La edad de oro del damasquinado occidental se alcanzó en el siglo XVI con la decoración de armaduras de parada para los Austrias, pero fue en 1761, con la fundación de la Real Fábrica de Espadas por Carlos III, cuando Toledo se convirtió en el epicentro indiscutible de este arte. Durante el siglo XIX, la llegada de artesanos eibarreses consolidó la técnica en la ciudad, eliminando la necesidad de enviar las piezas al norte para su decoración y dando lugar a una "primera edad dorada" personificada por maestros como Mariano Álvarez y Críspulo Avecilla.

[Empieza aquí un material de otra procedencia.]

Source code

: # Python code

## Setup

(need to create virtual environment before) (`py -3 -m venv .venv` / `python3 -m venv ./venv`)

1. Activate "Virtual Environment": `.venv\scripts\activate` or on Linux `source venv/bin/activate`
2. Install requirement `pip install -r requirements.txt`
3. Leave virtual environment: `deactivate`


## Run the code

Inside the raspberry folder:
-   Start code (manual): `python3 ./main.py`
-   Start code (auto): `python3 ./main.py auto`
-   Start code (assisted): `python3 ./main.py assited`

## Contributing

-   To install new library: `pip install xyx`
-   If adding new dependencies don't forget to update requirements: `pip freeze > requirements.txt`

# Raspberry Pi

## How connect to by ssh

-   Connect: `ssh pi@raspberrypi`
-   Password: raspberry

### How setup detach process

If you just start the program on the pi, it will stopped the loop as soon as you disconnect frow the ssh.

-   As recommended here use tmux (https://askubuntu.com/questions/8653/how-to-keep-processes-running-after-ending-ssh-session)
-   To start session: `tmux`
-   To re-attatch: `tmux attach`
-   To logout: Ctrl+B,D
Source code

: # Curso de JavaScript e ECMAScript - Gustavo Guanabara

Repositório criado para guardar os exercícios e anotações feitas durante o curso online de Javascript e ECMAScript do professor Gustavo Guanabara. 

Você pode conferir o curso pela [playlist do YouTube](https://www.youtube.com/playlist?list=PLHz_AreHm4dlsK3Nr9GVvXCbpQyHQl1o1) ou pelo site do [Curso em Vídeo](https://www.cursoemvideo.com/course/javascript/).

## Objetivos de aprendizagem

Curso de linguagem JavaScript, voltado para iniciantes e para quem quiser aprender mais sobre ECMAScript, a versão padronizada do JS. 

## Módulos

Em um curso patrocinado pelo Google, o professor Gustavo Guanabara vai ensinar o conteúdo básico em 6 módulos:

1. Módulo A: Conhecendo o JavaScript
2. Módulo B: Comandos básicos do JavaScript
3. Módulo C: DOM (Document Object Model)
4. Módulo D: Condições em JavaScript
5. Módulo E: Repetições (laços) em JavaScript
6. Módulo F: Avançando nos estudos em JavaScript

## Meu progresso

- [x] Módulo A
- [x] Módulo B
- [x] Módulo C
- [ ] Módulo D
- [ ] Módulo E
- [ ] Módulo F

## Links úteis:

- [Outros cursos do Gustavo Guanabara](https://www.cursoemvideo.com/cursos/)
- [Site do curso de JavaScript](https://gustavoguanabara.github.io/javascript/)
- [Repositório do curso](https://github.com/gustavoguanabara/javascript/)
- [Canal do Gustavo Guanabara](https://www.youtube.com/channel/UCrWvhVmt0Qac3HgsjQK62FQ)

La maestría del proceso: el arte de "dibujar con oro"
El damasquinado de Toledo destaca por una complejidad técnica que transforma el acero en joyas únicas mediante un proceso que los expertos describen como una obra alquímica. Todo comienza con el picado, donde el artesano o artesana utiliza una punceta para crear una red de finísimos surcos sobre la superficie metálica, dotándola de la aspereza necesaria para recibir el metal precioso.
Posteriormente, se procede a la incrustación, el paso más delicado donde el artesano guía con una mano el hilo de oro de 24 quilates mientras la otra lo presiona con un punzón. Una vez fijado el diseño, la pieza se somete al pavonado, un tratamiento químico a altas temperaturas (entre 700 y 800 grados) que oxida el acero hasta tornarlo de un negro profundo y homogéneo, resaltando por contraste el brillo inmutable del oro. Finalmente, el sombreado y repasado otorgan vida y volumen a las figuras, utilizando bruñidores y punzones para crear efectos de sombra y movimiento.
La declaración destaca el papel fundamental de dos instituciones: la Fábrica de Armas y la Escuela de Artes y Oficios Artísticos. Estos centros no solo han sido motores de producción, enviando regalos protocolarios a reyes y primeros ministros de todo el mundo, sino que han servido como pilares de la formación de generaciones de damasquinadores.
El sistema de aprendizaje tradicional, basado en la jerarquía de aprendices, oficiales y maestros, ha garantizado la transmisión del conocimiento. Grandes sagas familiares y nombres como Mariano San Félix, nombrado maestro en 1961, representan la excelencia de un oficio que requiere años de práctica para dominar el manejo de la 'maceta' (pequeño martillo) y la 'bola de grabador'.
El damasquinado toledano se manifiesta principalmente en dos estilos tradicionales: el Árabe, que está basado en la complejidad geométrica de la lacería, estrellas y atauriques, creando redes hipnóticas que cubren toda la superficie; y el Renacimiento, inspirado en el plateresco, donde el "follaje animado" y los grutescos -figuras fantásticas de seres mitad humanos, mitad vegetales- son los protagonistas.
Este oficio ha evolucionado desde la decoración de armamento de lujo hasta convertirse en una forma de orfebrería y joyería de prestigio internacional que hoy goza de la máxima protección jurídica en Castilla-La Mancha.
Salvaguarda para el futuro
La declaración como BIC conlleva la implementación inmediata de medidas de salvaguarda y protección. El acuerdo contempla el fomento de la investigación histórica, la creación de planes de señalética turística para identificar los antiguos talleres-vivienda y el impulso de programas educativos para que las nuevas generaciones conozcan y valoren este patrimonio.
Asimismo, se busca potenciar la certificación de origen y calidad, diferenciando el trabajo artesanal de la producción industrial mecánica que surgió a finales del siglo XX. Se trata de una de las principales reclamaciones que había puesto el sector sobre la mesa en los últimos meses, al tiempo que advertían de que se estaba "dejando morir este oficio" milenario que ya goza de su protección como BIC.